Orlan é uma artista feminista. Trabalha com performances e opera, a princípio, dentro do sistema da arte, através e contra seus signos já construídos e impostos. Como exemplo esta releitura de Courbet:
Courbet, Gustave
A Origem do Mundo / L'Origine du monde - 1866
Oil on canvas - 18 1/8 x 21 5/8 in. (46 x 55 cm)
Musee d'Orsay, Paris
e
Orlan
L'Origine de la guerre (deuxième version) - 1989
55 x 46 cm
EXEMPLAIRE(S) : 8
Assim como Stelarc, em certo momento Orlan começou a trabalhar com novas tecnologias. Após uma cirurgia plástica necessária ela fez o vínculo com o seu trabalho e começou o que pode ser considerado um dos trabalhos mais potentes, em termos de significado e imagem, da arte contemporânea.
A partir da cirurgia plástica, ela transforma sua própria face. Une todas as imagens já produzidas pelo ser masculino em seu rosto. Cria novas imagens, manipula todos os sentidos do que é considerado o feminino num mundo masculino.
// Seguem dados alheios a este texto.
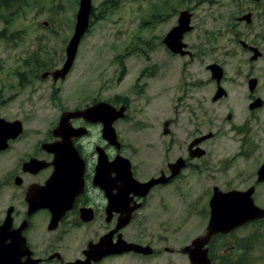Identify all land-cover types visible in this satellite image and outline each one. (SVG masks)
<instances>
[{"label": "flooded vegetation", "instance_id": "flooded-vegetation-1", "mask_svg": "<svg viewBox=\"0 0 264 264\" xmlns=\"http://www.w3.org/2000/svg\"><path fill=\"white\" fill-rule=\"evenodd\" d=\"M251 1L238 16L248 25L264 14V0ZM248 13L250 22L240 20ZM261 19L252 30L255 36L264 29ZM239 42L244 50L235 63L238 80H228L225 64L212 62L223 68V94L214 100L218 83L212 79L215 94L197 101L202 113L205 100L224 102L219 129L234 151L211 146L219 129L207 126L210 117L196 122L187 116L194 126H183L181 119L169 117L172 113L150 110L146 91L138 112L113 80L101 88L93 83L98 80H88L71 90L63 83L72 68L64 79L52 76L63 63L53 68L25 62V71L15 70L20 94L5 96L0 89V264H174L178 258L192 264L184 250L206 234L214 195H248L264 208V35L257 42ZM183 51L167 50L174 60L196 58L195 50ZM212 63L205 65L211 78ZM163 65L157 61L142 74L160 77ZM35 77L50 86H38ZM236 81L246 92L240 103L238 93L229 90ZM97 104L107 110L87 112ZM182 132L186 137L180 141ZM128 134L148 138L142 146ZM195 211L204 231L180 244L173 236ZM164 212L184 213L187 222L176 224ZM249 226L264 227V217L215 233L207 245L212 262L216 241Z\"/></svg>", "mask_w": 264, "mask_h": 264}, {"label": "rangeland", "instance_id": "rangeland-1", "mask_svg": "<svg viewBox=\"0 0 264 264\" xmlns=\"http://www.w3.org/2000/svg\"><path fill=\"white\" fill-rule=\"evenodd\" d=\"M79 1L27 0L16 13L4 12L0 19V32H4L0 35V89H3V95L20 94L15 70L25 71L23 63L36 61L54 68L64 62L67 44L75 30ZM104 2L106 0H92L90 27L80 42L72 72L63 86L76 90L88 80H98L93 83L101 88L106 81L113 80L114 89L127 93L131 99L132 111L143 109L141 93L146 91L151 96L150 110L172 113L169 117L181 119L183 126H194L186 120L187 116L196 122L210 117L207 126L212 131L223 126L224 102L205 100V113L197 102L201 104L202 96L210 99L216 92V83L212 82L205 65L209 62L225 64L228 80H238L235 63L242 58L239 50H244L239 41L257 42L264 35V29L259 36L252 34L253 28L263 21V13L250 25L238 20V16L246 12L244 9L254 3L251 0H115L116 5ZM186 9L193 12V30L184 39L188 49L195 50L196 58L174 60L167 52L169 49L163 38L177 24L180 11ZM261 11L257 9V14ZM160 60L166 64L160 77L149 78L142 74L145 68L153 69V63ZM172 70L175 71L170 77ZM121 72L122 79L119 77ZM34 79L38 86H50V82ZM237 84L239 81L233 83L232 88L228 87L233 95L238 93L240 103L246 92ZM237 86L238 90H235ZM129 126L125 125L126 130H130ZM129 137L142 146L148 138L144 134ZM185 137L182 132L179 140L183 141ZM222 139L219 129L218 135L210 141L211 146L221 144L234 151L233 143H223ZM200 215L195 211L187 225L177 228L178 235L173 238L186 244L188 236L193 238L192 235L203 233ZM163 216L176 224L187 222L184 213L177 216H181L180 219L166 212ZM235 232L228 239L216 241L213 264H264V227L249 226ZM174 264L189 262L178 258Z\"/></svg>", "mask_w": 264, "mask_h": 264}, {"label": "water", "instance_id": "water-1", "mask_svg": "<svg viewBox=\"0 0 264 264\" xmlns=\"http://www.w3.org/2000/svg\"><path fill=\"white\" fill-rule=\"evenodd\" d=\"M92 10V0L79 1L75 30L66 47V58L62 66L52 72V76L55 80L59 78L64 79L71 70L76 60L80 42L90 27ZM250 16L251 14L248 13L242 16L240 20L246 19L250 22ZM192 30V13L189 10H183L179 14L178 23L165 35L163 42L169 50L184 53L183 50H188V44L184 41V36L187 32ZM242 44L248 46L245 42H242ZM250 48L252 49L254 47L250 46ZM209 68L212 72V79L216 80L218 83V89L214 96V100H217L223 94V89L220 87L223 68L218 63L210 64ZM49 73L50 72H46L43 76L45 77ZM101 110L105 111L107 109L97 104L89 108L87 112L92 113V111H95L96 113H99ZM247 196L248 195L238 196L234 194H216L212 197L211 219L206 234L195 238L192 245L186 246L184 250L189 253L192 264H212L207 245L215 233L220 231L228 232L233 227L240 225L248 219L264 217V208L257 206L252 197ZM232 201H235L236 205L233 208H229L228 204ZM224 203H227L226 207H223Z\"/></svg>", "mask_w": 264, "mask_h": 264}, {"label": "trees", "instance_id": "trees-1", "mask_svg": "<svg viewBox=\"0 0 264 264\" xmlns=\"http://www.w3.org/2000/svg\"><path fill=\"white\" fill-rule=\"evenodd\" d=\"M26 2L27 0H0V19L4 17V12L7 13V11H9V14L16 13L17 10L21 9L24 3ZM115 3H116L115 0H106V2H104V4L116 5ZM0 35L3 36L4 32H0Z\"/></svg>", "mask_w": 264, "mask_h": 264}]
</instances>
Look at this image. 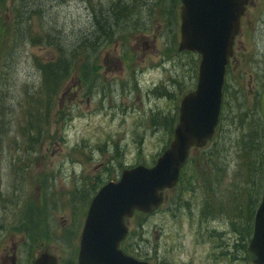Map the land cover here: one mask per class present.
Masks as SVG:
<instances>
[{
	"label": "rangeland",
	"instance_id": "rangeland-1",
	"mask_svg": "<svg viewBox=\"0 0 264 264\" xmlns=\"http://www.w3.org/2000/svg\"><path fill=\"white\" fill-rule=\"evenodd\" d=\"M41 5L30 18V0H0V264L41 253L77 264L94 195L125 169L154 166L197 85L200 57L179 51L180 0ZM233 45L213 139L191 150L155 213L126 223L125 247L146 262L252 264L264 183V0L249 2ZM61 48L66 74L56 68ZM51 69L59 79L48 88Z\"/></svg>",
	"mask_w": 264,
	"mask_h": 264
},
{
	"label": "water",
	"instance_id": "water-1",
	"mask_svg": "<svg viewBox=\"0 0 264 264\" xmlns=\"http://www.w3.org/2000/svg\"><path fill=\"white\" fill-rule=\"evenodd\" d=\"M250 0H180L179 51L200 56L197 86L183 97L169 147L151 168L124 170L91 200L79 240L77 264H147L125 255L119 244L134 212L152 214L163 191L175 186L189 149L203 147L217 124L225 68L233 54L240 17ZM248 249L254 264H264V188ZM32 264H57L40 254Z\"/></svg>",
	"mask_w": 264,
	"mask_h": 264
},
{
	"label": "trees",
	"instance_id": "trees-1",
	"mask_svg": "<svg viewBox=\"0 0 264 264\" xmlns=\"http://www.w3.org/2000/svg\"><path fill=\"white\" fill-rule=\"evenodd\" d=\"M30 5L31 6H28V8H27V13H28V15H29L30 18L32 16H34L33 13H35V14H41L43 12V10H44V7L40 8L42 6L41 5V0H30ZM18 17H19V20L17 22V26H18V31L20 32V30L23 29V27H22L23 24H24V27H26V26H25V22L22 20V18L20 16H18ZM45 17H46V12H45ZM113 17H116L117 18L118 16L117 15L116 16L114 15ZM124 18H126V16ZM119 21H120V19L118 21H116V22H119ZM111 22H113V20H111ZM113 28H114L113 24L109 23L108 24V30L110 31V35H112ZM23 36H24V34L21 35V39L23 38ZM29 39L31 40L32 43H34L35 41H37V39H39V37L37 35H35V36L30 35V38ZM57 42L59 44L62 43V42H65L64 41V38L61 37L60 34H59V37H58V41ZM67 50L68 49L63 50L61 48V53L62 54H61L60 58H58V62L56 63V68L58 66L60 68H62L61 69V73L62 74H66L68 72V68H70L69 67V63H68L69 58H67V54L64 52V51H67ZM47 68H55V66L52 65V66H49ZM51 72L53 73L54 76L51 75V74H49L47 71L45 73V78H46V81H47L45 83H46V86L49 85L48 88L51 87L50 86V83H52V85L53 84L56 85V82L59 79L58 78V71L56 69H51ZM57 114H59V113H57ZM51 116L52 115L50 114V104H46L45 105L44 117L49 118ZM126 250L129 251L127 248H126Z\"/></svg>",
	"mask_w": 264,
	"mask_h": 264
},
{
	"label": "flooded vegetation",
	"instance_id": "flooded-vegetation-1",
	"mask_svg": "<svg viewBox=\"0 0 264 264\" xmlns=\"http://www.w3.org/2000/svg\"><path fill=\"white\" fill-rule=\"evenodd\" d=\"M25 238V236H23V239ZM14 263V262H13Z\"/></svg>",
	"mask_w": 264,
	"mask_h": 264
}]
</instances>
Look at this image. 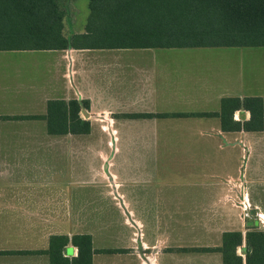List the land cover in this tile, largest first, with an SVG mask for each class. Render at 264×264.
<instances>
[{"label":"crops","instance_id":"1","mask_svg":"<svg viewBox=\"0 0 264 264\" xmlns=\"http://www.w3.org/2000/svg\"><path fill=\"white\" fill-rule=\"evenodd\" d=\"M133 49L141 52H129ZM152 49L0 50V250H43L50 235L88 233L94 253L125 249L112 253H126L133 264H157V257L169 254L163 250L166 239L180 237L182 214L161 217L155 212L149 217L136 207L134 196L132 203L122 191L125 180L134 185L147 179L135 175L140 170H164L166 164L159 165V155L169 157L179 148L177 144L216 138L220 145L222 141L240 144L242 150L250 135L258 145L264 144V116L259 131H226L216 115L224 97L258 96L264 110V47H258V64L249 66L239 52L157 55L148 52ZM70 99L88 101L79 114L89 121L90 131L48 133L43 117L48 101ZM133 113L151 115H128ZM232 117L243 122L249 112L238 109ZM88 143L95 146L89 148ZM72 151H93L103 159L106 170H93V175L104 181L105 194L121 209V228H103L82 204L72 205L64 186H58L60 181L54 177L60 170L71 182ZM185 161L189 170H207V164H212L207 159ZM32 170L42 172L35 177ZM122 170L128 171V179L121 176ZM157 201L156 207H165V201ZM72 223L74 228L75 224H95V233L74 231ZM28 231L42 244L24 245ZM97 239L111 243L97 245ZM174 247L180 251L182 246ZM66 252L73 256L77 249L69 243ZM219 258L222 264L220 253ZM24 261L48 264V256L0 254V264Z\"/></svg>","mask_w":264,"mask_h":264},{"label":"trees","instance_id":"2","mask_svg":"<svg viewBox=\"0 0 264 264\" xmlns=\"http://www.w3.org/2000/svg\"><path fill=\"white\" fill-rule=\"evenodd\" d=\"M87 1L83 31L68 36L64 32L65 9L61 0H0V50L264 47V0ZM87 107L86 100L48 101L43 116L48 133H88L90 123L79 114ZM238 109L248 111L249 118L243 122L234 120L233 113ZM216 115L223 130L259 131L264 116L262 99L224 97ZM247 228L244 233L225 230L218 245L193 250L219 252L222 264H264V231ZM69 243L77 249L70 257L66 255ZM94 252L88 233L50 235L43 250H0V254L43 253L48 256V264H92Z\"/></svg>","mask_w":264,"mask_h":264},{"label":"rangeland","instance_id":"3","mask_svg":"<svg viewBox=\"0 0 264 264\" xmlns=\"http://www.w3.org/2000/svg\"><path fill=\"white\" fill-rule=\"evenodd\" d=\"M65 9L64 32L71 35L82 32L88 15L87 0H61ZM139 54L141 51H129ZM157 55H188L203 54L209 56H221L228 52H239L249 64H258V47H182V48H153L148 51ZM249 79V77H248ZM216 141V142H214ZM220 145L216 138L208 143H181L169 157L159 156V165H164V170H140L135 173L137 177L143 175L146 180L135 181L133 185L125 180L122 191L126 197L135 199V205L140 211H145L151 217L155 212L161 217L166 215L182 214V230L180 237L166 239L164 251L169 254L157 257V264H219V252L197 251L194 247L218 245L221 234L227 229H240L244 233L248 226L264 231V144H257L253 137L236 147L234 145ZM228 145V146H227ZM95 144L88 143L87 147ZM189 158H186V157ZM207 159V170H189L184 159ZM103 159H100L93 151L79 154L72 151L71 182L68 177L55 174V181H60L65 192L69 193L71 204H82L93 218L99 219L103 228H116L122 225L123 214L114 203L112 197L105 194L104 181L93 175V170H104ZM106 170V169H105ZM35 177L42 170H32ZM68 172L65 165V173ZM121 176L128 179V171H120ZM130 174V173H129ZM44 177L45 175H41ZM148 182V183H147ZM63 184V185H62ZM156 199L165 207H156ZM157 201V202H159ZM181 205V206H180ZM156 210V211H155ZM96 222V220H95ZM113 222V223H112ZM30 227V223L23 224ZM41 227V224H39ZM95 224L72 223V230L91 231L95 233ZM112 230V229H111ZM29 236L24 239V245L36 246L42 244L41 238L34 237V233L28 231ZM110 244L107 239L96 240ZM175 245L182 246L180 251H175ZM186 248V250H183ZM172 250V251H170ZM239 252V249L237 250ZM70 257V256H69ZM153 258V255L151 256ZM156 258H154L155 260ZM133 264L126 253H108L97 250L94 253L92 264ZM23 264H34L27 261ZM38 264H43L41 261Z\"/></svg>","mask_w":264,"mask_h":264}]
</instances>
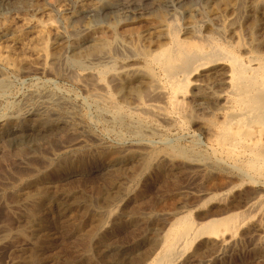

E um feminino específico, seu rosto, sua face, seu corpo. Ela derruba com toda relação de identidade ligada a imagem, a face que expressa um carater. Não há mais imaculado, corpo, face.
É uma operação no seu próprio eu, relacionado ao seu corpo, ao universo do seu corpo, corpo este feminino. Algo preciso e concreto, imagem, carne crua, nada abstraída, nada dispersa num 'ser universal'. Uma operação simples que atinge de modo abrupto as mais diversas esferas sociais e intelectuais do que pode ser considerado universal.
Aqui perde-se o sentido do termo "o homem", ou mesmo "o corpo".
Em Stelarc o pensamento já se inicia como algo abstrato, o corpo é abstrato e praticamente comum a todo mundo, ou seja, todos os corpos são obsoletos, o meu e o teu, inclusive. Na Orlan, o corpo é real, como o é. O corpo, seu corpo único e diferente de todos. E é a partir dele, corpo que somente a ela pertence, que somente ela domina, que é um material real, é a partir dele que se forma um pensamento que se reflete nas mais diversas discussões contemporâneas, seja arte, seja cirugia plástica ou seus efeitos sobre a sociedade.
É mais ou menos o que o feminismo fez e está fazendo com a arte, partindo de um eu único, partindo da excessão, tratando de questões que para um ser abstrato-universal geralmente não existem, reinvidicando o que é seu por direito, o feminino, universo feminino.